**What to work on**: The required result is a copy of each line below in which "κατηγορία" appears.

(Document layout detection data)
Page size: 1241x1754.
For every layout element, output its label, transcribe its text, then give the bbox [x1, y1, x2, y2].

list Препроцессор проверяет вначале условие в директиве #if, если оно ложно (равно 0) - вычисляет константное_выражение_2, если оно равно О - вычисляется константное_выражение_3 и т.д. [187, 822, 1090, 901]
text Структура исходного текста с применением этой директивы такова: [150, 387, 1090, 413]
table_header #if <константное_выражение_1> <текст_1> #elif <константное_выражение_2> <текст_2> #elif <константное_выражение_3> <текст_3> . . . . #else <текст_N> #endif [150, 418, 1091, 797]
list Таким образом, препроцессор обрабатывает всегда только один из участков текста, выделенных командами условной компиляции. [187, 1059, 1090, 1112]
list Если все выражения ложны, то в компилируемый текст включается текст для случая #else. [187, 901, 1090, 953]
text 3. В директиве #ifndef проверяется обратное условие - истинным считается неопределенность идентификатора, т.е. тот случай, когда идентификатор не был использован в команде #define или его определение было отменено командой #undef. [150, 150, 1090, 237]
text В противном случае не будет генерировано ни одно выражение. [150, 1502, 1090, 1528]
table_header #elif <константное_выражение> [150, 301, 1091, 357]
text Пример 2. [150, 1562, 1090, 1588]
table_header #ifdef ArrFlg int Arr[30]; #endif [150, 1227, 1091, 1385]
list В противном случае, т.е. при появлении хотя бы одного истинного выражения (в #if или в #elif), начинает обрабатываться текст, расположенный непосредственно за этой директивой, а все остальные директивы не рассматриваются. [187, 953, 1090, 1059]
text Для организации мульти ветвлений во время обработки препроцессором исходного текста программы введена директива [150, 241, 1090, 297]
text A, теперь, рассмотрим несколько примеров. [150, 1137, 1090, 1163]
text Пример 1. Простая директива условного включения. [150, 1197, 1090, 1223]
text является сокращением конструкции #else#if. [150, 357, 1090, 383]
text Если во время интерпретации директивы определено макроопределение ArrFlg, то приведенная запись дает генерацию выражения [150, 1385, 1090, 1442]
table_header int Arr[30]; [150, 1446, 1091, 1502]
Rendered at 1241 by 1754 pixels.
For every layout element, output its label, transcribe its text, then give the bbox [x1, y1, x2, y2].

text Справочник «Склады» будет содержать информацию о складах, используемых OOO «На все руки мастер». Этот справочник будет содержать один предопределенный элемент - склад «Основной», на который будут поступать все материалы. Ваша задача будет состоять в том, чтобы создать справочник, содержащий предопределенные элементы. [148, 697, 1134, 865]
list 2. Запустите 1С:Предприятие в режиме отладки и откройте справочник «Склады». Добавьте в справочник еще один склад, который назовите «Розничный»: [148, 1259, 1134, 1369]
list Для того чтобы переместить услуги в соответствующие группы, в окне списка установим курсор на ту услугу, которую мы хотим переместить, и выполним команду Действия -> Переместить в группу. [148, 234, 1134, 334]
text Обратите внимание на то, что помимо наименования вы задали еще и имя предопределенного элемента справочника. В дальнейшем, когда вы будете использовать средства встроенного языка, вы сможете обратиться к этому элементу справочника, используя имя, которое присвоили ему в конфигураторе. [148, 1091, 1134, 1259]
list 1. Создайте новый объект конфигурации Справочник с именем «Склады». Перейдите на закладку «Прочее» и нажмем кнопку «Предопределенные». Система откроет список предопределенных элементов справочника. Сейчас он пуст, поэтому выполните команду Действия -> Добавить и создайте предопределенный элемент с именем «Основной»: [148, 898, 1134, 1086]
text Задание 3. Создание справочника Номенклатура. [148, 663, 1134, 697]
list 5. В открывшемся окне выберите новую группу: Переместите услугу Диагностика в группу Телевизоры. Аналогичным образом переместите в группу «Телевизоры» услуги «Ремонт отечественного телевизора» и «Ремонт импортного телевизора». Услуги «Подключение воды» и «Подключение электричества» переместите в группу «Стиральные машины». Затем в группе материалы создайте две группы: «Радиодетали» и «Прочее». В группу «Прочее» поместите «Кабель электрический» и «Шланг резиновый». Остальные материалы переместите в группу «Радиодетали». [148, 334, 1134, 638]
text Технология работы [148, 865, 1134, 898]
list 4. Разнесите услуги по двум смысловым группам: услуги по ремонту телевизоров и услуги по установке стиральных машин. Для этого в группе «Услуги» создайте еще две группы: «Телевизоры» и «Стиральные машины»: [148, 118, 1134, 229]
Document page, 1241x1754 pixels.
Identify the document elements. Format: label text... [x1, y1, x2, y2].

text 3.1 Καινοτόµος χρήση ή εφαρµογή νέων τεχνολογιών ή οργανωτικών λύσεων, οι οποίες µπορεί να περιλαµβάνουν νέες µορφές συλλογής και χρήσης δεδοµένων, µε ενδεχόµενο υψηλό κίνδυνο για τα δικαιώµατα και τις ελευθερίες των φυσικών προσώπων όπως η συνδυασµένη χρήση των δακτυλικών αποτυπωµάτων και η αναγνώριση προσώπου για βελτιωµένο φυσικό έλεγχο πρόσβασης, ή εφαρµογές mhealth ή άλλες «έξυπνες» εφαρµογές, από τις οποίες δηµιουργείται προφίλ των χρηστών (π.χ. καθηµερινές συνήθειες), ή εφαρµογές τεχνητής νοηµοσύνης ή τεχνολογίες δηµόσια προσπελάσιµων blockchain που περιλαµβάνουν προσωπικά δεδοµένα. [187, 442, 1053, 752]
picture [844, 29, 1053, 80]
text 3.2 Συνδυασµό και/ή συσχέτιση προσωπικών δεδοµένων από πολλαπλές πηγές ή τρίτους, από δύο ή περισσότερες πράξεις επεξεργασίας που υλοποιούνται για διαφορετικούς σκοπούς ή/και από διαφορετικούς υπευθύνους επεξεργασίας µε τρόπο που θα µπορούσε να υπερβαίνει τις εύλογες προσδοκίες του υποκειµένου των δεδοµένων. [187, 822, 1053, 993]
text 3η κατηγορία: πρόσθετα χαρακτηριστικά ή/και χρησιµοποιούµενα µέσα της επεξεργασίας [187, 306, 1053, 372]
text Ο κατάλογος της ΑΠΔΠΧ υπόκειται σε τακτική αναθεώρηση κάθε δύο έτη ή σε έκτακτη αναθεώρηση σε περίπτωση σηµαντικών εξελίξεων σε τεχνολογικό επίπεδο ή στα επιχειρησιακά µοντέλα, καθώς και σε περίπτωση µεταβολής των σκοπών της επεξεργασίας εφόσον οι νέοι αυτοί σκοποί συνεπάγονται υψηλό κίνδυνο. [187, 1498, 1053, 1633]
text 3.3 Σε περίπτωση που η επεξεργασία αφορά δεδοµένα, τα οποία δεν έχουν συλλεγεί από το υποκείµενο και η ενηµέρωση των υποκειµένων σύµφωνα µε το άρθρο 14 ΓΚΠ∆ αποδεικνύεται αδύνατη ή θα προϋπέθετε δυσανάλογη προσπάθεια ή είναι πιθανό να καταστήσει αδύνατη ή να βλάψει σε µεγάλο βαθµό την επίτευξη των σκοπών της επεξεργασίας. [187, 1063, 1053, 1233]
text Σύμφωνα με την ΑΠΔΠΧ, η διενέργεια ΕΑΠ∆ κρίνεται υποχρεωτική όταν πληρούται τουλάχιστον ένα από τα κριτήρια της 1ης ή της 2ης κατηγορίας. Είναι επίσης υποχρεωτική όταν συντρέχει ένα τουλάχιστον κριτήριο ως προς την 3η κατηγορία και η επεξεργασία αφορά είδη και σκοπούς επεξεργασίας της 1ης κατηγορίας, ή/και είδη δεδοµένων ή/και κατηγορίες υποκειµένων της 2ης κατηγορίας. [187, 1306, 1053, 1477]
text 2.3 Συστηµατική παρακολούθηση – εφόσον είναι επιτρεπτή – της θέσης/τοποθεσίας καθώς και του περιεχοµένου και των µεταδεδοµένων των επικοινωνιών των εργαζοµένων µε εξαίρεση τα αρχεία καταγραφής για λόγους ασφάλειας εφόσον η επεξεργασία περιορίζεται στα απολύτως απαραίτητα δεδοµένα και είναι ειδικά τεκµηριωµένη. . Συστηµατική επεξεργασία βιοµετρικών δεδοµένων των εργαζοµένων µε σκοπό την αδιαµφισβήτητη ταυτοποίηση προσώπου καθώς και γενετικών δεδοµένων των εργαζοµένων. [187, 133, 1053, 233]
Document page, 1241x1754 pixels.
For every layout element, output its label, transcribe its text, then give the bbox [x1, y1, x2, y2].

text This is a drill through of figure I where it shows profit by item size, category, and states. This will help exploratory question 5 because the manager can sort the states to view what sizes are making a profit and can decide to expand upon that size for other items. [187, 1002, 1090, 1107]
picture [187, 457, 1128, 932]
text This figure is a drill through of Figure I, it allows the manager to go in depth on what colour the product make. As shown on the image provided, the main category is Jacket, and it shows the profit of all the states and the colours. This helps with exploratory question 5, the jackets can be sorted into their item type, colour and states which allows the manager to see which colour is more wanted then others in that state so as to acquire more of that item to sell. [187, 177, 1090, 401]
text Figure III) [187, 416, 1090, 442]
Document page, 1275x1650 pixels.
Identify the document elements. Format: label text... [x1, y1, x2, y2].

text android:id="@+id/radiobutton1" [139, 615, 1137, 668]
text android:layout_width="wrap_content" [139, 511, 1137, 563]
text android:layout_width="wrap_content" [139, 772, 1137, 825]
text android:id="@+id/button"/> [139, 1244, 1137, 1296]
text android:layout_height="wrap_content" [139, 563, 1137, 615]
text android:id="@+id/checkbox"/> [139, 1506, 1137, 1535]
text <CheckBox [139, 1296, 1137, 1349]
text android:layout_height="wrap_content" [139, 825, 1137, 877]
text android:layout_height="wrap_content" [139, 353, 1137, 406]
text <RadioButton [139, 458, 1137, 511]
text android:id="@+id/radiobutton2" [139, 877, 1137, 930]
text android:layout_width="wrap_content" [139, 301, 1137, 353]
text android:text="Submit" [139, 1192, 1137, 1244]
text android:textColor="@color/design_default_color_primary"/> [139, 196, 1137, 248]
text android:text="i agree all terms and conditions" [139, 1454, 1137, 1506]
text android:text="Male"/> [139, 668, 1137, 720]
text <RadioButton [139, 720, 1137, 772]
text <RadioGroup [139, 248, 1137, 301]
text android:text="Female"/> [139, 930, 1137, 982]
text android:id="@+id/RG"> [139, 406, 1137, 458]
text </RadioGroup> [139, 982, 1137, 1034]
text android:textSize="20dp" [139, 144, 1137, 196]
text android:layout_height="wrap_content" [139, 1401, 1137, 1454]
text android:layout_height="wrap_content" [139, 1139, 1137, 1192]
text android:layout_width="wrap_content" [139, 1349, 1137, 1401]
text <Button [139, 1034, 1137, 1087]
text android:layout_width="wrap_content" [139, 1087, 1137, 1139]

**Result for this task**:
text 3η κατηγορία: πρόσθετα χαρακτηριστικά ή/και χρησιµοποιούµενα µέσα της επεξεργασίας [187, 306, 1053, 372]
text Σύμφωνα με την ΑΠΔΠΧ, η διενέργεια ΕΑΠ∆ κρίνεται υποχρεωτική όταν πληρούται τουλάχιστον ένα από τα κριτήρια της 1ης ή της 2ης κατηγορίας. Είναι επίσης υποχρεωτική όταν συντρέχει ένα τουλάχιστον κριτήριο ως προς την 3η κατηγορία και η επεξεργασία αφορά είδη και σκοπούς επεξεργασίας της 1ης κατηγορίας, ή/και είδη δεδοµένων ή/και κατηγορίες υποκειµένων της 2ης κατηγορίας. [187, 1306, 1053, 1477]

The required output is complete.